- [Work instructions]:
a) In the Everton commentary, which player was chosen over Tom Davies last weekend?
b) Please transcribe the Everton commentary, starting with "Many felt that, combined" and going on through "time with Davies.".

Gone are the intricate triangles and off-the-ball movement that characterise many of the top sides' ability to move the ball from box to box, replaced by the necessarily more direct and haphazard approach we have witnessed in recent week — one where the ball stops with the centre halves as they search for a forward-looking out-ball that doesn't involve flighting diagonal balls up the pitch.
For now, the onus will fall on Gareth Barry and Idrissa Gueye to be the link men in the middle but the one player who has looked the part in his fleeting appearances so far has been Tom Davies. There was a strong argument for his inclusion last weekend but, whether it was due to his heavy commitments with England Under-19s over the last international break — the fact that he played for the Under-23s against Manchester City last Saturday would suggest otherwise — or Koeman's hesitance to blood him at this point, he was overlooked in favour of the returning James McCarthy.
Many felt that, combined with McCarthy's lacklustre form in recent months (he was disappointing again at the weekend, albeit on the back of a couple of layoffs from injury), Davies's confident and positive cameo at Stamford Bridge earlier this month warranted his inclusion against Swansea. The fact that much of Everton's passing patterns against the Welsh side bypassed the Irishman — with Barry suspended, Bolasie was the key outlet in that game — would seem to support the idea that Koeman missed a trick by not giving the youngster a chance but the manager is clearly biding his time with Davies.

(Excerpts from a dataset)
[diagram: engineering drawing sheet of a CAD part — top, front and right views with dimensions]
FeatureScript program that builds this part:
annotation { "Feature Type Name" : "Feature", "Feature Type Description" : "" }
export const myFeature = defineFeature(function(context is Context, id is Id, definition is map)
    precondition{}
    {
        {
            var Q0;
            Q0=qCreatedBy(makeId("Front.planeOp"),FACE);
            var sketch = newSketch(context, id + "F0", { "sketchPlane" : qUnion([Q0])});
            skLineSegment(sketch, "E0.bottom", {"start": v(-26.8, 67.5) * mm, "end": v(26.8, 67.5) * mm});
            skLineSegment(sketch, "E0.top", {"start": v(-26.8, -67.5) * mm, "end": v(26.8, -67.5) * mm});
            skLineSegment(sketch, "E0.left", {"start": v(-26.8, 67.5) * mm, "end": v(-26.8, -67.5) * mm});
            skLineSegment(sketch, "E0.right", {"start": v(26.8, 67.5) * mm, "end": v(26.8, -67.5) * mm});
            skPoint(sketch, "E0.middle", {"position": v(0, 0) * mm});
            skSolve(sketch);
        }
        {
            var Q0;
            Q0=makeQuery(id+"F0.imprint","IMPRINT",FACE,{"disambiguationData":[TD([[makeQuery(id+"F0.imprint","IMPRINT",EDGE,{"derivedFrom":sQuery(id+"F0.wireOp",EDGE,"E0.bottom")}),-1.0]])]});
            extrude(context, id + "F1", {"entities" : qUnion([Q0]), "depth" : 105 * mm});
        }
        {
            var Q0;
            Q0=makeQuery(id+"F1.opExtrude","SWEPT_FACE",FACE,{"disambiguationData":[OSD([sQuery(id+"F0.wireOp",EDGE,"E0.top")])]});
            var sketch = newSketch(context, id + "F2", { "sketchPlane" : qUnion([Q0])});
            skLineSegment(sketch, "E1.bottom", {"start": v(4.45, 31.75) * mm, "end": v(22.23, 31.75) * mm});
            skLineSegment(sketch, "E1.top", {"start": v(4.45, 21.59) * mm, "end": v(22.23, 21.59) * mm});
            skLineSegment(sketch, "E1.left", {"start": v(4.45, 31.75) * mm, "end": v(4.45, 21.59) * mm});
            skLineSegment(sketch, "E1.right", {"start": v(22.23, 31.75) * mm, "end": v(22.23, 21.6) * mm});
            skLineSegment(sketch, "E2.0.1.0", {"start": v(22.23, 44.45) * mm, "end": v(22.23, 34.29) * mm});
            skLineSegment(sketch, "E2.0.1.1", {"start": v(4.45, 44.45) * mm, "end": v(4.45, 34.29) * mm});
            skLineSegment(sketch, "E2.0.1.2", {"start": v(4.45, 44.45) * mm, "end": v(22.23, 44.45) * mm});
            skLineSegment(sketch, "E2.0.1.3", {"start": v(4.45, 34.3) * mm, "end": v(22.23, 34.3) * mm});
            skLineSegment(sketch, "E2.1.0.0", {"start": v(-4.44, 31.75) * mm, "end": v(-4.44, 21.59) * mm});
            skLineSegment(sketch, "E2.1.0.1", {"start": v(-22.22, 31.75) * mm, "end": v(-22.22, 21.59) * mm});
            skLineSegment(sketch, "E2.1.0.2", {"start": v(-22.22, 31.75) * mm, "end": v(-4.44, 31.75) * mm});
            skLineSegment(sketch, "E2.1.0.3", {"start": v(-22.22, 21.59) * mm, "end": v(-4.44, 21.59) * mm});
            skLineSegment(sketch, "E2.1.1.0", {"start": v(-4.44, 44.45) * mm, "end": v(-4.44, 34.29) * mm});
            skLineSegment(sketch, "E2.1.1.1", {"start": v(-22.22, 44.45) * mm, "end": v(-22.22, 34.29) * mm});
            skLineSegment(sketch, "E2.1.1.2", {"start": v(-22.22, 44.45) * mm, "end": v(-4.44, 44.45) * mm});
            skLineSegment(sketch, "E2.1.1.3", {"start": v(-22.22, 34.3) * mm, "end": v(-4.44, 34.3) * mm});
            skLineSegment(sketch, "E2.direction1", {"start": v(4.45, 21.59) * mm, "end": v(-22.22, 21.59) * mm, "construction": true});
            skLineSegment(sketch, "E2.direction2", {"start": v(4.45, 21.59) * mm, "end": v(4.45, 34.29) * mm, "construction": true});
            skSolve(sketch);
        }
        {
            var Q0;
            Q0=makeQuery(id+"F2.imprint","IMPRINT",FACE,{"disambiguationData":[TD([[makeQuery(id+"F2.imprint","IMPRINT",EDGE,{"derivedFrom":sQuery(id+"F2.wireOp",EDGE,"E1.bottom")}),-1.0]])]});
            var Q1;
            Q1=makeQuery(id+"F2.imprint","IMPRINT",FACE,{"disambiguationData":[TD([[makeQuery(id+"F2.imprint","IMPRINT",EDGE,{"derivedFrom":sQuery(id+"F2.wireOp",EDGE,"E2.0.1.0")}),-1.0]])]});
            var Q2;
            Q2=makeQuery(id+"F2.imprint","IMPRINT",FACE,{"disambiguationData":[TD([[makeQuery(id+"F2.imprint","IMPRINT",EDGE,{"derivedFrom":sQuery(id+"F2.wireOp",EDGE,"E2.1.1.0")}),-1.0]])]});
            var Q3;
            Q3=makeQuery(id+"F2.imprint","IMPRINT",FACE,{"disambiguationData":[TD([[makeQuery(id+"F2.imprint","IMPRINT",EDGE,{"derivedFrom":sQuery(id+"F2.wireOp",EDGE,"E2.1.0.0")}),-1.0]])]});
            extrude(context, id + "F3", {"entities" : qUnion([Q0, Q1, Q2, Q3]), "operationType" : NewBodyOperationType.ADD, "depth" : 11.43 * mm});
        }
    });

- [Written answers]:
a) James McCarthy

b)
Many felt that, combined with McCarthy's lacklustre form in recent months (he was disappointing again at the weekend, albeit on the back of a couple of layoffs from injury), Davies's confident and positive cameo at Stamford Bridge earlier this month warranted his inclusion against Swansea. The fact that much of Everton's passing patterns against the Welsh side bypassed the Irishman — with Barry suspended, Bolasie was the key outlet in that game — would seem to support the idea that Koeman missed a trick by not giving the youngster a chance but the manager is clearly biding his time with Davies.